Evans and Dunne come back as Dexter and Harriet Pigeon, a local working class couple with a relationship that parallels their Walt and Ella, but on the other end of the socio-economic scale: He's a shopaholic and she's got a life. The agit-prop feel of Act II, however, keeps their story from transforming us in a meaningful way.
While Holden and Barthol have captured the gist of the issues surrounding the behavior and influence of Public Corporation No. 1, some script doctoring that shows instead of tells would go a long ways toward upping the dramatic stakes. For example Benton's speech to Ella concerning Walt's talent (for always discovering the next iteration of the business model) could easily have occurred in the retail context of the story, rather than in limbo as a testimonial, and some of the "Labor" anthems sung by the ensemble at the end are a little heavy-handed. A good laugh—perhaps a send-up of the barricade scene from "Les Miserables"—would make the message go down a lot easier.
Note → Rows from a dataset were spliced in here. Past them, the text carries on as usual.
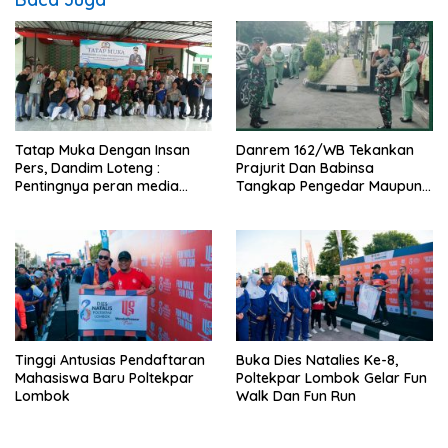
Tatap Muka Dengan Insan
Danrem 162/WB Tekankan
Pers, Dandim Loteng :
Prajurit Dan Babinsa
Pentingnya peran media
Tangkap Pengedar Maupun
dalam membangun opini
Pemakai Narkoba
publik yang sehat dan
obyektif
Tinggi Antusias Pendaftaran
Buka Dies Natalies Ke-8,
Mahasiswa Baru Poltekpar
Poltekpar Lombok Gelar Fun
Lombok
Walk Dan Fun Run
 | Laura Kruegel, C. Kelly Leo, and Lisa Morse protest in their own way Photo by Brian Kraft | The ensemble does well with a slew of characterizations, though as a chorus they could have used a couple of stronger voices. This was artistic director Chip Walton's first musical in Curious' nine years, and, at times, the choreography lacked vigor and the three-piece band (keyboards, guitar/bass, and drums) both muddies a rich and alternately jazzy and atmospheric score and often drowns out the unamplified talent. Despite its shortcomings, though, "Mall-Mart" has the underpinnings of solid musical, and its message is certainly a needed one:
At our crossroads, we need to address the way we organize ourselves politically and economically or pay for the consequences of our continued over-consumption. One major obstacle to our evolution is multi-national corporations that, with allegiance only to their stockholders, lord over sovereign states, citizens, and media, bending the law to their will. Through advertising, education, and other forms of social patterning, including military and economic strong-arming, humankind has been brought to its knees before the almighty dollar. It's time to break the hegemony of capital growth and focus on human growth.
Curious Theatre Company's world premiere of Joan Holden and Bruce Barthol's Mall-Mart, The Musical! runs through June 9th. 303-623-0524.